Provided records section start
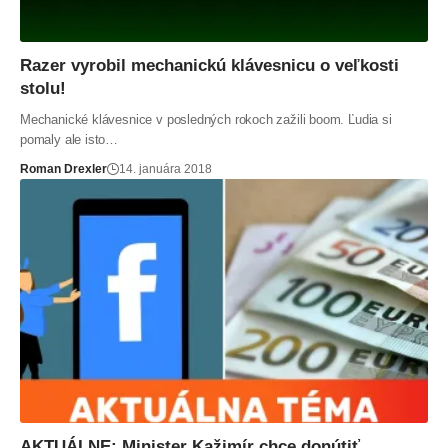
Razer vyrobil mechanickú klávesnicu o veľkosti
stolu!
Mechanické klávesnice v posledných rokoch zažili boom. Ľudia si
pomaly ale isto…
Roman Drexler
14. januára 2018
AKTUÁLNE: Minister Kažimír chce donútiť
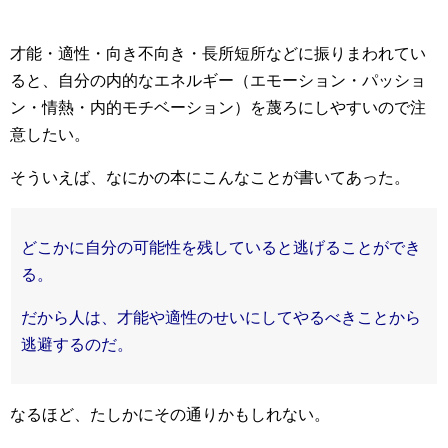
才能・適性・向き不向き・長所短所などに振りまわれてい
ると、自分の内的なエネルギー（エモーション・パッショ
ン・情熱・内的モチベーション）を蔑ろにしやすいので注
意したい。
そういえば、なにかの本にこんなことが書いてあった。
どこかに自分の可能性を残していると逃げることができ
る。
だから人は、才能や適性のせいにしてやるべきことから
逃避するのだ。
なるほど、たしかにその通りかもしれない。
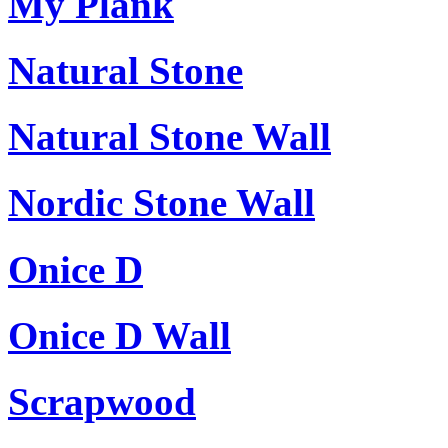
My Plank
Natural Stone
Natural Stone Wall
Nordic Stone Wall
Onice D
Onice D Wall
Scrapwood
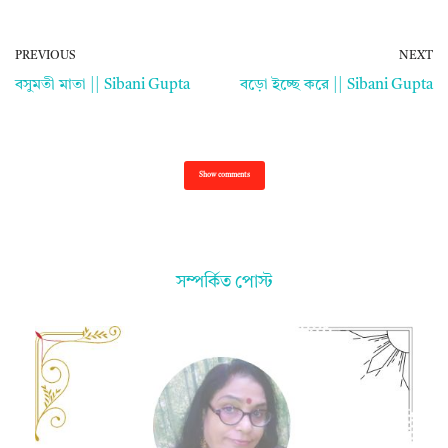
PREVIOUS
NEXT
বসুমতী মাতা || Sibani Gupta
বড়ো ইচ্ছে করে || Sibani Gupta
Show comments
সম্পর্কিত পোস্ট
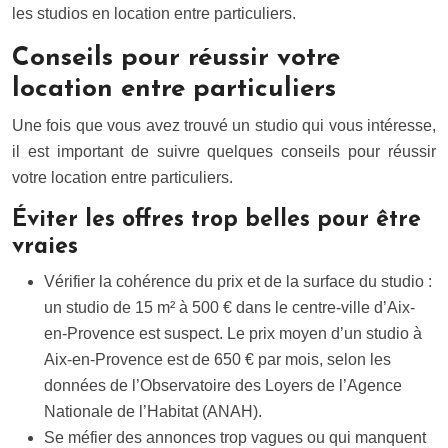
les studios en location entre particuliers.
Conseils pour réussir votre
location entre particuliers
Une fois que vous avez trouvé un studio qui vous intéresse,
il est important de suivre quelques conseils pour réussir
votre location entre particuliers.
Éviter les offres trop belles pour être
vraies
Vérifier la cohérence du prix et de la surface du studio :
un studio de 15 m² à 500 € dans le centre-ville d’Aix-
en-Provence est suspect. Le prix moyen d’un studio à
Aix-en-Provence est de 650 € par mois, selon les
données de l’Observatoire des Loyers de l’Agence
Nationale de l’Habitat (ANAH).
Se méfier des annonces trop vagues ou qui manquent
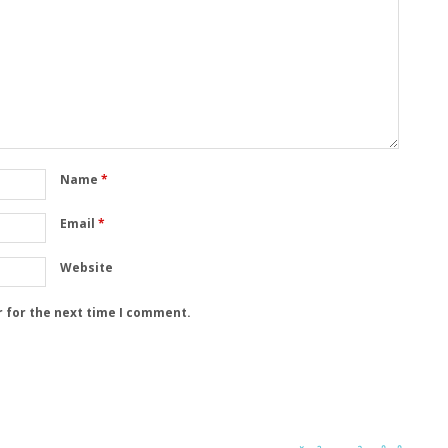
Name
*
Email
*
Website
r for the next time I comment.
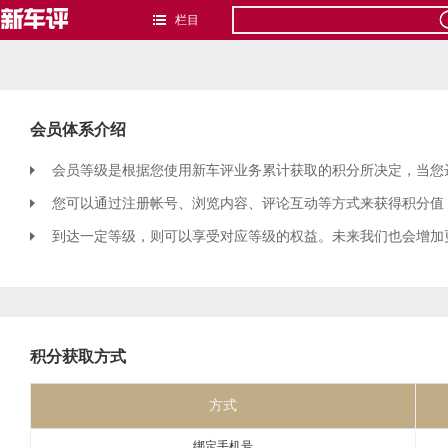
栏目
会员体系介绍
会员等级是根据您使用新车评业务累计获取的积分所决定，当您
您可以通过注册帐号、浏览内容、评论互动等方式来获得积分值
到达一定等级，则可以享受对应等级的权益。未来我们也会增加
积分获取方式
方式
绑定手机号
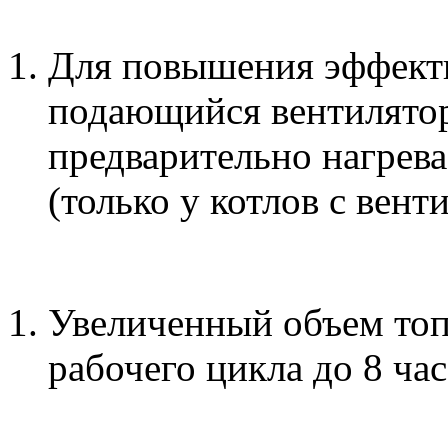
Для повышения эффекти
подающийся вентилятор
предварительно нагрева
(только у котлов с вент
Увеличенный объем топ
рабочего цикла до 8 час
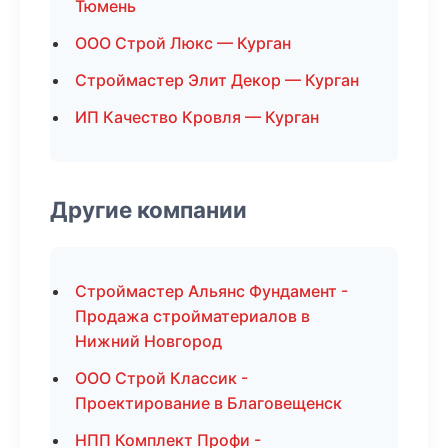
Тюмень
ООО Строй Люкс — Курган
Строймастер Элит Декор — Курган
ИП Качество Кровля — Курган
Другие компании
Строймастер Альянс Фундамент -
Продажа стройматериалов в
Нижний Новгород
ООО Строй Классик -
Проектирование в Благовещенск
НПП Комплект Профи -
Provided records section end
Repeat the line that contains "Éviter les offres trop belles pour être" and each line after it, through the last line of the listing, exactly and alone; pictures stay out of the repeat.

● **Result**
Éviter les offres trop belles pour être
vraies
Vérifier la cohérence du prix et de la surface du studio :
un studio de 15 m² à 500 € dans le centre-ville d’Aix-
en-Provence est suspect. Le prix moyen d’un studio à
Aix-en-Provence est de 650 € par mois, selon les
données de l’Observatoire des Loyers de l’Agence
Nationale de l’Habitat (ANAH).
Se méfier des annonces trop vagues ou qui manquent
Name
*
Email
*
Website
r for the next time I comment.
栏目
会员体系介绍
会员等级是根据您使用新车评业务累计获取的积分所决定，当您
您可以通过注册帐号、浏览内容、评论互动等方式来获得积分值
到达一定等级，则可以享受对应等级的权益。未来我们也会增加
积分获取方式
方式
绑定手机号
Для повышения эффекти
подающийся вентилятор
предварительно нагрева
(только у котлов с вент
Увеличенный объем топ
рабочего цикла до 8 час
Тюмень
ООО Строй Люкс — Курган
Строймастер Элит Декор — Курган
ИП Качество Кровля — Курган
Другие компании
Строймастер Альянс Фундамент -
Продажа стройматериалов в
Нижний Новгород
ООО Строй Классик -
Проектирование в Благовещенск
НПП Комплект Профи -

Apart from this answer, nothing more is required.